Lukashenko is increasingly investing in the modernization of his weapons, which already included Iskander-M missiles sent from Russia, several of them equipped with nuclear warheads. The Polonez have been praised by the official Russian agency Sputnik, which has also insisted that China has nothing to do with their manufacture.

Sputnik defines the rockets as “impressive”, and although it says that Belarus “received” the weapons, it claims that they were assembled entirely at the state-owned Precision Electromechanics Plant

Sputnik defines the rockets as “impressive,” and although it says that Belarus “received” the weapons, it claims that they were assembled entirely at the state-owned Precision Electromechanics Plant. The agency limits itself to saying that the Polonez “have been tested in China before being put into service,” although, it admits, “several observers suggest that Belarus has received help from Beijing in the field of development of the weapon’s projectiles.”

The missiles, he adds, were first presented in 2015, during the Victory Day parade in Minsk.

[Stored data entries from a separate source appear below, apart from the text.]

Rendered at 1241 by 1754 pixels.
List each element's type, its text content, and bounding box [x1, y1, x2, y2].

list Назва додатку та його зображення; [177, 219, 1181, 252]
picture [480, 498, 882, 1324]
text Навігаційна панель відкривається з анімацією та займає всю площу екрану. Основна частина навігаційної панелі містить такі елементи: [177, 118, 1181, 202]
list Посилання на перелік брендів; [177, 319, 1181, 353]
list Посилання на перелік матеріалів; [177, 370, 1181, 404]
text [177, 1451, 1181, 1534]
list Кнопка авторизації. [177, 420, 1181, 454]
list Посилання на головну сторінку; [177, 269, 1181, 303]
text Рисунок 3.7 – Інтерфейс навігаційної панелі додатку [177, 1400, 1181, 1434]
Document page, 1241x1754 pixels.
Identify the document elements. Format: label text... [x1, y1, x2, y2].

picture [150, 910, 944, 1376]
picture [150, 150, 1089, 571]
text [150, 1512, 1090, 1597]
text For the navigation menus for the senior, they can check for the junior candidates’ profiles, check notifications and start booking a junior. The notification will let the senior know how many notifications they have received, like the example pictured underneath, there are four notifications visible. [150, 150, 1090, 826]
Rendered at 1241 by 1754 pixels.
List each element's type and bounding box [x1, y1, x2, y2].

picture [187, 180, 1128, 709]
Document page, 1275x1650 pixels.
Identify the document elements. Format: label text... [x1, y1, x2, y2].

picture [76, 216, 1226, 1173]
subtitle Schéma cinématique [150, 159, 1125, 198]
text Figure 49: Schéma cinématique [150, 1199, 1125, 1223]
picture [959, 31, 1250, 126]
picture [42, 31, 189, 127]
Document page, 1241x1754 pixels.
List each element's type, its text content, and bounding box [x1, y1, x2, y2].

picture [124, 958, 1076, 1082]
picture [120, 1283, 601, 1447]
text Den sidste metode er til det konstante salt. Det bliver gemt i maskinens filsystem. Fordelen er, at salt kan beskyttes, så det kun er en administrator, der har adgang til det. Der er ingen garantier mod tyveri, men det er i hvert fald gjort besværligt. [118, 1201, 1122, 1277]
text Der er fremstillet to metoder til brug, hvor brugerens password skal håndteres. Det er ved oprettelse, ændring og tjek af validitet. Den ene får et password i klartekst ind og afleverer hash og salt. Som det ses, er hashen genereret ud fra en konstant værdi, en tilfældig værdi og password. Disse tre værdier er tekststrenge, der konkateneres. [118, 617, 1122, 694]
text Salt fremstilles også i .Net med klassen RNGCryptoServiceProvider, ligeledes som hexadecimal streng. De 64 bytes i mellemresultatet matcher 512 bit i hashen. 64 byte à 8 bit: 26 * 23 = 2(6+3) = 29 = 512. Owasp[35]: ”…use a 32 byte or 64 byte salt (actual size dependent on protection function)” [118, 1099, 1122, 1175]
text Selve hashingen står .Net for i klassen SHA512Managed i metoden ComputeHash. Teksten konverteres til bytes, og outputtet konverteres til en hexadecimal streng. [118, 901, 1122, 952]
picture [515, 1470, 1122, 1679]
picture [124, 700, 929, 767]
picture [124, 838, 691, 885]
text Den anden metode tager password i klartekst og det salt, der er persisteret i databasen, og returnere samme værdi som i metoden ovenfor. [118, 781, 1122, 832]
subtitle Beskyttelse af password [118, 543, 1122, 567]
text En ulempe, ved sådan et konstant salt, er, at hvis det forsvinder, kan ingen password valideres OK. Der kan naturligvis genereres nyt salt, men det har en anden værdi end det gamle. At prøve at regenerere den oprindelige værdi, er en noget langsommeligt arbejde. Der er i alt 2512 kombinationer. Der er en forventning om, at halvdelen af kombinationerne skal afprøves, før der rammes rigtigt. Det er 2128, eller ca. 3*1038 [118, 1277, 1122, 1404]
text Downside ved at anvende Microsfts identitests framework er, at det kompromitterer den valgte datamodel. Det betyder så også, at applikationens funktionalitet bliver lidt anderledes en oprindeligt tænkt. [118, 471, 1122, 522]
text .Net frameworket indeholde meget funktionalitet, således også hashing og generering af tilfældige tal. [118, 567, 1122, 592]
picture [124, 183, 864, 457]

Guided by an “inertial navigation system with satellite correction,” each Polonez rocket measures 7.26 meters and weighs 750 kilograms. The explosive warhead they carry weighs 140 kilograms. Each vehicle has eight missiles and can fire them in 50 seconds, plus two minutes of preparation and 20 minutes of reloading. “They are extremely difficult to intercept,” the agency warns.

Although there was no explicit mention of the Polonez during the visit to Minsk of the Cuban Minister of the Armed Forces, Álvaro López Miera, last June, there was talk of “intensifying military contacts.” The Belarusian Minister of Defense, Víktor Khrenin, received the Cuban general after a trip that had also taken him to Moscow, just after the uprising of the Wagner mercenary group against Vladimir Putin. Both Moscow and Minsk then described their alliance with Cuba as “strategic” against the “enemies of the West.”